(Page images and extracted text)
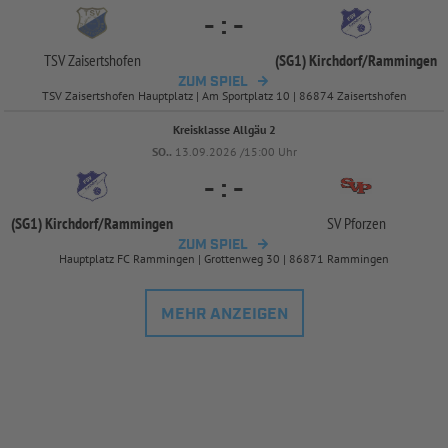
-
:
-
TSV Zaisertshofen
(SG1) Kirchdorf/
Rammingen
ZUM SPIEL
TSV Zaisertshofen Hauptplatz | Am Sportplatz 10 | 86874 Zaisertshofen
Kreisklasse Allgäu 2
SO..
13.09.2026 /15:00 Uhr
-
:
-
(SG1) Kirchdorf/
Rammingen
SV Pforzen
ZUM SPIEL
Hauptplatz FC Rammingen | Grottenweg 30 | 86871 Rammingen
MEHR ANZEIGEN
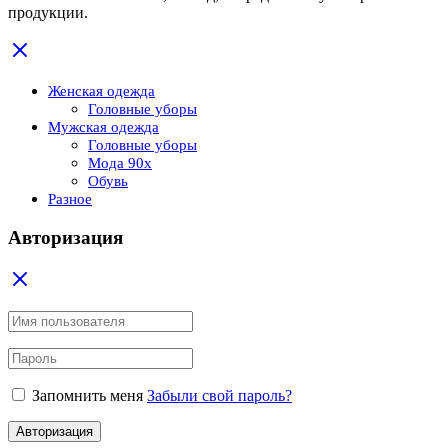
продукции.
Женская одежда
Головные уборы
Мужская одежда
Головные уборы
Мода 90x
Обувь
Разное
Авторизация
Запомнить меня
Забыли свой пароль?
Авторизация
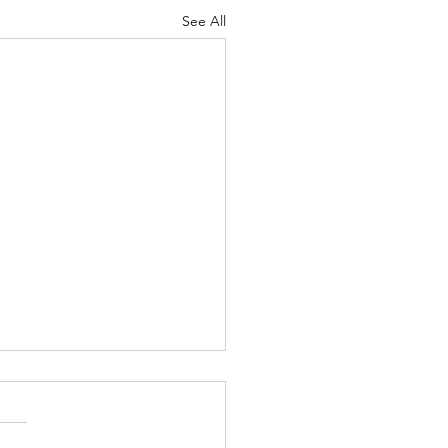
See All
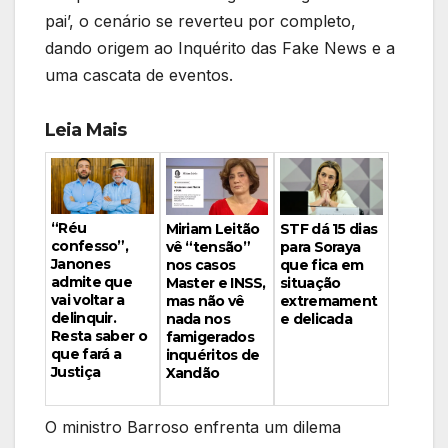
pai’, o cenário se reverteu por completo,
dando origem ao Inquérito das Fake News e a
uma cascata de eventos.
Leia Mais
“Réu
Miriam Leitão
STF dá 15 dias
confesso”,
vê “tensão”
para Soraya
Janones
nos casos
que fica em
admite que
Master e INSS,
situação
vai voltar a
mas não vê
extremament
delinquir.
nada nos
e delicada
Resta saber o
famigerados
que fará a
inquéritos de
Justiça
Xandão
O ministro Barroso enfrenta um dilema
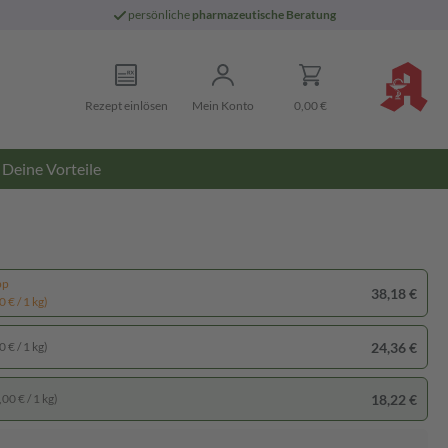
persönliche
pharmazeutische Beratung
Rezept einlösen
Mein Konto
0,00 €
Deine Vorteile
pp
38,18 €
 € / 1 kg)
24,36 €
 € / 1 kg)
18,22 €
00 € / 1 kg)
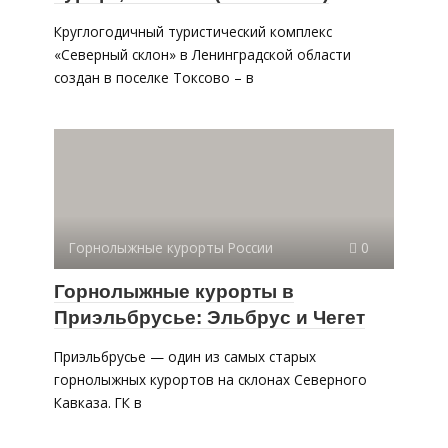
Круглогодичный туристический комплекс
«Северный склон» в Ленинградской области
создан в поселке Токсово – в
Горнолыжные курорты России
0
Горнолыжные курорты в
Приэльбрусье: Эльбрус и Чегет
Приэльбрусье — один из самых старых
горнолыжных курортов на склонах Северного
Кавказа. ГК в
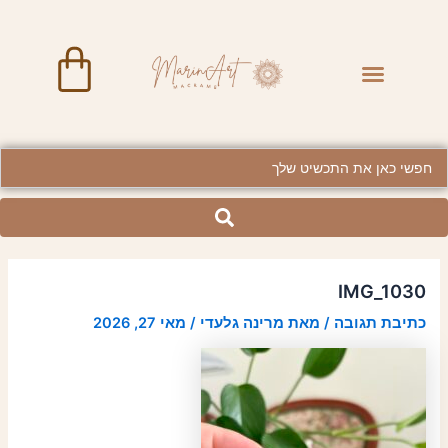
ילוג
Post
תוכן
navigation
art
Menu
Searc
..
IMG_1030
כתיבת תגובה
/ מאת
מרינה גלעדי
/
מאי 27, 2026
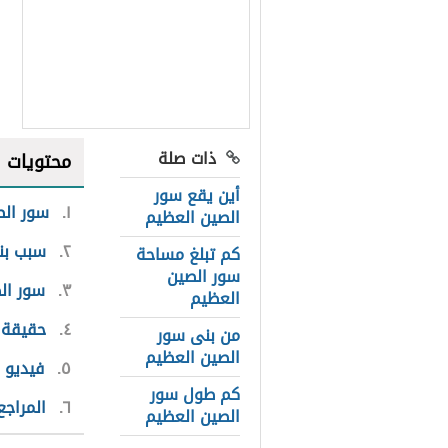
ذات صلة
محتويات
أين يقع سور
١
سور الص
الصين العظيم
٢
سبب بن
كم تبلغ مساحة
سور الصين
٣
سور ال
العظيم
٤
حقيقة 
من بنى سور
الصين العظيم
٥
فيديو 
كم طول سور
٦
المراجع
الصين العظيم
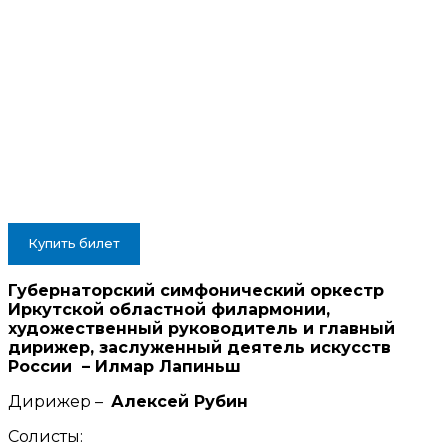
Купить билет
Губернаторский симфонический оркестр
Иркутской областной филармонии,
художественный руководитель и главный
дирижер, заслуженный деятель искусств
России – Илмар Лапиньш
Дирижер –
Алексей Рубин
Солисты:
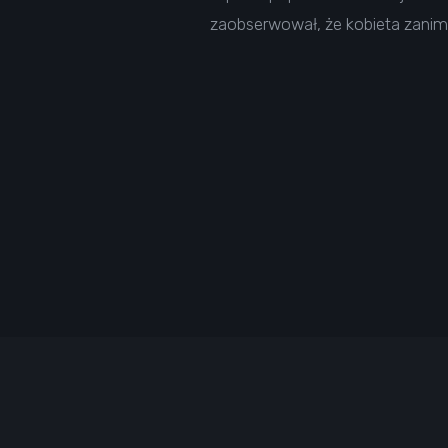
zaobserwował, że kobieta zanim 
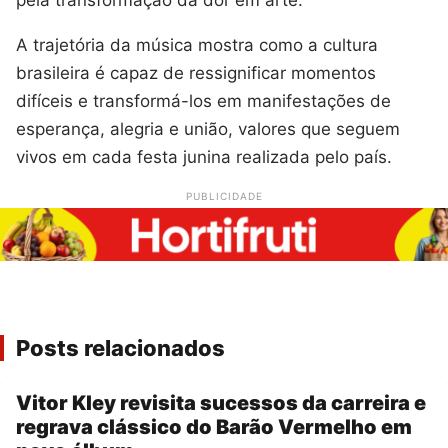
A trajetória da música mostra como a cultura
brasileira é capaz de ressignificar momentos
difíceis e transformá-los em manifestações de
esperança, alegria e união, valores que seguem
vivos em cada festa junina realizada pelo país.
PUBLICIDADE
Posts relacionados
Vitor Kley revisita sucessos da carreira e
regrava clássico do Barão Vermelho em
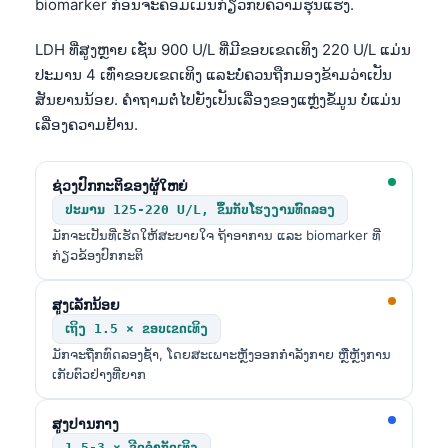
biomarker ກ່ອນຈະຄອມເມັນກ່ຽວກັບຄວາມຮຸນແຮງ.
LDH ທີ່ສູງຫຼາຍ ເຊັ່ນ 900 U/L ທີ່ມີຂອບເຂດເທິງ 220 U/L ແມ່ນ
ປະມານ 4 ເທົ່າຂອບເຂດເທິງ ແລະບໍ່ຄວນຖືກມອງຂ້າມວ່າເປັນ
ສັນຍານນ້ອຍ. ຄຳຖາມຕໍ່ໄປຍັງເປັນເລື່ອງຂອງແຫຼ່ງຂໍ້ມູນ ບໍ່ແມ່ນ
ເລື່ອງຄວາມຢ້ານ.
ຊ່ວງປົກກະຕິຂອງຜູ້ໃຫຍ່
ປະມານ 125-220 U/L, ຂຶ້ນກັບໂຮງງານທົດລອງ
ມັກຈະເປັນທີ່ເຮັດໃຫ້ສະບາຍໃຈ ຖ້າອາການ ແລະ biomarker ທີ່
ກ່ຽວຂ້ອງປົກກະຕິ
ສູງເລັກນ້ອຍ
ເຖິງ 1.5 × ຂອບເຂດເທິງ
ມັກຈະຖືກທົດລອງຊ້ຳ, ໂດຍສະເພາະຫຼັງອອກກຳລັງກາຍ ຫຼືຫຼັງການ
ເກັບຕົວຢ່າງທີ່ຍາກ
ສູງປານກາງ
1.5-3 × ຂີດຈຳກັດເທິງ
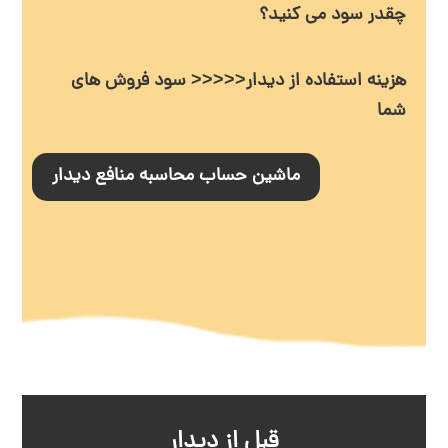
چقدر سود می کنید؟
هزینه استفاده از دیدار<<<<< سود فروش های
شما
ماشین حساب محاسبه منافع دیدار
قبل از دیدار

What you need to do: Swap every "ZUM SPIEL" for "ZUR PARTIE" in the lines from the first one up to and including the line with "מאי 27, 2026", and leave everything else unchanged. Give those lines back without the pictures.

Output of the exercise:
-
:
-
TSV Zaisertshofen
(SG1) Kirchdorf/
Rammingen
ZUR PARTIE
TSV Zaisertshofen Hauptplatz | Am Sportplatz 10 | 86874 Zaisertshofen
Kreisklasse Allgäu 2
SO..
13.09.2026 /15:00 Uhr
-
:
-
(SG1) Kirchdorf/
Rammingen
SV Pforzen
ZUR PARTIE
Hauptplatz FC Rammingen | Grottenweg 30 | 86871 Rammingen
MEHR ANZEIGEN
продукции.
Женская одежда
Головные уборы
Мужская одежда
Головные уборы
Мода 90x
Обувь
Разное
Авторизация
Запомнить меня
Забыли свой пароль?
Авторизация
See All
pai’, o cenário se reverteu por completo,
dando origem ao Inquérito das Fake News e a
uma cascata de eventos.
Leia Mais
“Réu
Miriam Leitão
STF dá 15 dias
confesso”,
vê “tensão”
para Soraya
Janones
nos casos
que fica em
admite que
Master e INSS,
situação
vai voltar a
mas não vê
extremament
delinquir.
nada nos
e delicada
Resta saber o
famigerados
que fará a
inquéritos de
Justiça
Xandão
O ministro Barroso enfrenta um dilema
persönliche
pharmazeutische Beratung
Rezept einlösen
Mein Konto
0,00 €
Deine Vorteile
pp
38,18 €
 € / 1 kg)
24,36 €
 € / 1 kg)
18,22 €
00 € / 1 kg)
Круглогодичный туристический комплекс
«Северный склон» в Ленинградской области
создан в поселке Токсово – в
Горнолыжные курорты России
0
Горнолыжные курорты в
Приэльбрусье: Эльбрус и Чегет
Приэльбрусье — один из самых старых
горнолыжных курортов на склонах Северного
Кавказа. ГК в
ילוג
Post
תוכן
navigation
art
Menu
Searc
..
IMG_1030
כתיבת תגובה
/ מאת
מרינה גלעדי
/
מאי 27, 2026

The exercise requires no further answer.